Zum unerwarteten Ereignis, zum Glutkern des Textes, wird die Begegnung Aljoschas mit der Französin Hélène. Sie betritt unvermutet in Krasnojarsk den Zug und fährt bis zum Endbahnhof Wladiwostok. Man sieht ihr die Französin sofort an, sie hat ein Ersteklasseabteil und es in Krasnojarsk nicht mehr ausgehalten, obwohl sie ihrem Freund in dessen herausragender Stellung sehr verbunden ist. Aljoscha begegnet Hélène an seinem exponierten Fensterplatz am Ende des Zugs. Sie spricht nur rudimentär Russisch, aber bemerkt seine Verzweiflung.

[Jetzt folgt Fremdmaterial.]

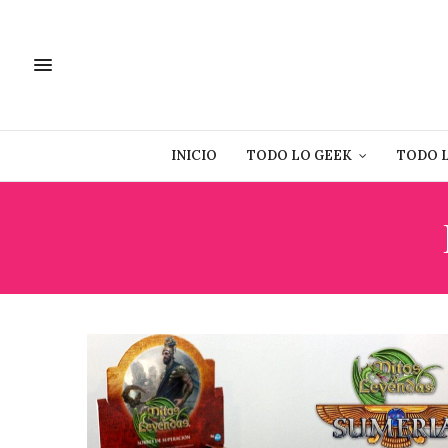
INICIO
TODO LO GEEK
TODO 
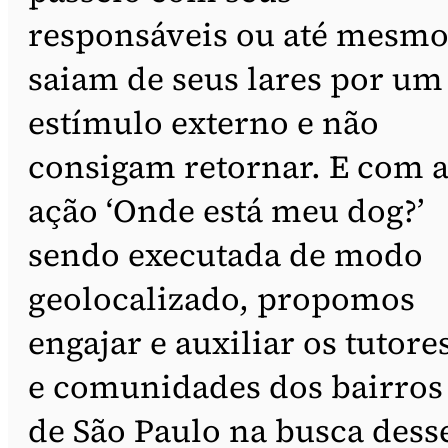
responsáveis ou até mesm
saiam de seus lares por um
estímulo externo e não
consigam retornar. E com 
ação ‘Onde está meu dog?’
sendo executada de modo
geolocalizado, propomos
engajar e auxiliar os tutore
e comunidades dos bairros
de São Paulo na busca dess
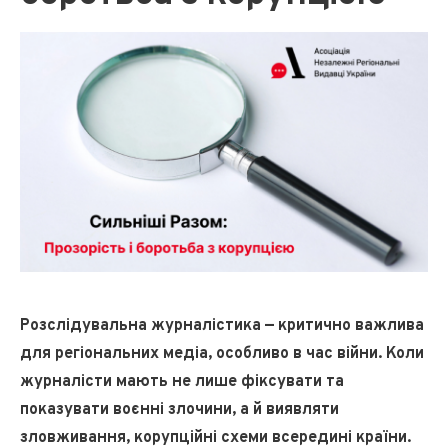
Розслідувальна журналістика — критично важлива
для регіональних медіа, особливо в час війни. Коли
журналісти мають не лише фіксувати та
показувати воєнні злочини, а й виявляти
зловживання, корупційні схеми всередині країни.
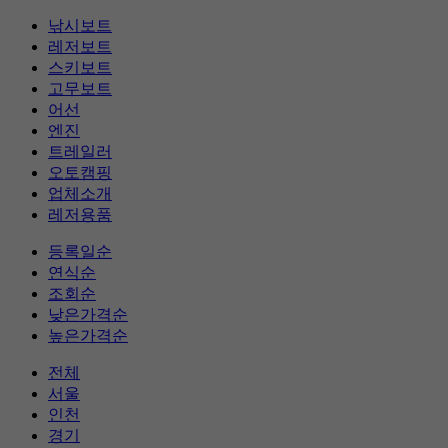
낚시보트
레저보트
스키보트
고무보트
어선
엔진
트레일러
오토캠핑
업체소개
레저용품
등록일순
연식순
조회순
낮은가격순
높은가격순
전체
서울
인천
경기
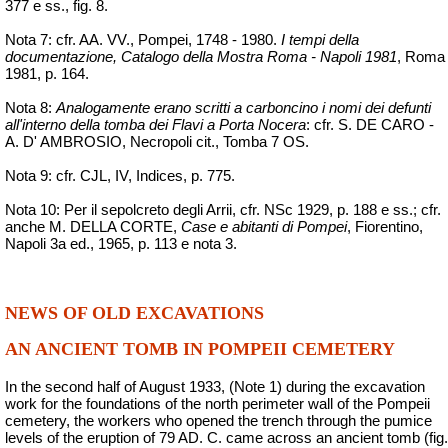
377 e ss., fig. 8.
Nota 7: cfr. AA. VV., Pompei, 1748 - 1980.
I tempi della
documentazione, Catalogo della Mostra Roma - Napoli 1981
, Roma
1981, p. 164.
Nota 8:
Analogamente erano scritti a carboncino i nomi dei defunti
all'interno della tomba dei Flavi a Porta Nocera
: cfr. S. DE CARO -
A. D' AMBROSIO, Necropoli cit., Tomba 7 OS.
Nota 9: cfr. CJL, IV,
Indices
, p. 775.
Nota 10: Per il sepolcreto degli Arrii, cfr.
NSc
1929, p. 188 e ss.; cfr.
anche M. DELLA CORTE,
Case e abitanti di Pompei
, Fiorentino,
Napoli 3a ed., 1965, p. 113 e nota 3.
NEWS OF OLD EXCAVATIONS
AN ANCIENT TOMB IN POMPEII CEMETERY
In the second half of August 1933, (Note 1) during the excavation
work for the foundations of the north perimeter wall of the Pompeii
cemetery, the workers who opened the trench through the pumice
levels of the eruption of 79 AD. C. came across an ancient tomb (fig.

Er hat bereits vergeblich versucht, bei einem Halt trotz des gut gesicherten Bahnsteigs zu fliehen und sich allein durchzuschlagen, Hélènes Erscheinung wie aus einer anderen Welt verleiht ihm einen verwegenen Hoffnungsschub. Und sie versteckt ihn tatsächlich, ohne dass sie genau weiß warum, in ihrem Abteil – er ist nicht sonderlich anziehend, aber verkörpert offensichtlich etwas, was sie auch im postsowjetisch zerrütteten Krasnojarsk gespürt hat.

Es entwickelt sich eine spannende Geschichte, bei der lange offenbleibt, ob Aljoscha von den Häschern der Armee und den allgegenwärtigen Spitzeln im Zug doch noch aufgegriffen wird. Aber diese Spannung ist nur ein Teil der Handlung.

Auf intensive Weise werden hier Leerstellen der Gefühle abgetastet, und es ist ästhetisch äußerst faszinierend, wie die Beziehung von Aljoscha und Hélène in all ihren Ambivalenzen dargestellt wird, wie ihre völlig entgegengesetzten Lebenswelten und Erfahrungen auf engstem Raum zusammenprallen. Das Ganze hat etwas zeitlos Allegorisches und ist dennoch nah an der unmittelbaren politischen Gegenwart – hart und pur eben.